Ces deux jours de grèves ont montré que la colère existe, comme la conscience qu’aucune amélioration ne sera obtenue sans pression. Mais chaque secteur a fait grève dans son coin. À Berlin, les collègues du BSR (de la gestion de l’eau), de la BVG (des transports en commun) et les hospitaliers ont fait grève et organisé leurs mobilisations séparément, sur leurs sites respectifs. Pourquoi cette séparation, alors que le personnel soignant fait grève pour une réduction de la charge de travail, les collègues des transports pour une réduction du temps de travail à 36 heures 30, avec maintien du salaire : des revendications valables pour toutes et tous, non ?

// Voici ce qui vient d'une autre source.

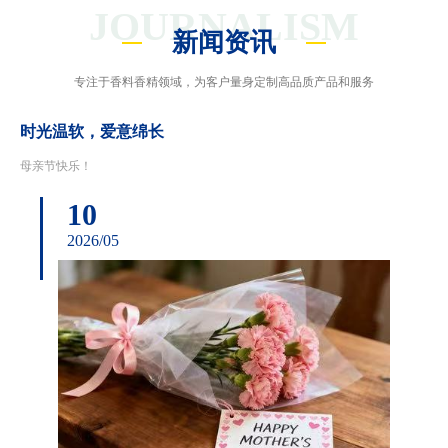
JOURNALISM
新闻资讯
专注于香料香精领域，为客户量身定制高品质产品和服务
时光温软，爱意绵长
母亲节快乐！
10
2026/05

L’actuel conflit autour de la convention de branche concerne plus de deux millions de salariés. S’ils décidaient de descendre tous ensemble dans la rue, cela créerait un rapport de force à même d’obliger les riches, et pas les travailleurs, à payer la note de la crise de la Covid.
[1] Les « grèves d’avertissement », les Warnstreiks, sont des grèves courtes, de quelques heures à quelques jours, appelées par les directions syndicales pour appuyer les négociations de branche. Contrairement à d’autres grèves, elles ne nécessitent pas de vote consultatif de la base pour être considérées comme légales.
[2] Peu ou prou l’équivalent du RSA en France.
[3] L’annonce des « grèves d’avertissement » a été accompagnée d’une offensive médiatique dénonçant l’irresponsabilité d’une grève dans le secteur de la santé pendant la pandémie, de la « prise d’otages » dans les transports, et autres classiques…
[4] Charité Facility Management, filiale de l’hôpital de la Charité, à laquelle sont sous-traitées toutes les tâches « non-médicales », non en rapport direct avec les soins.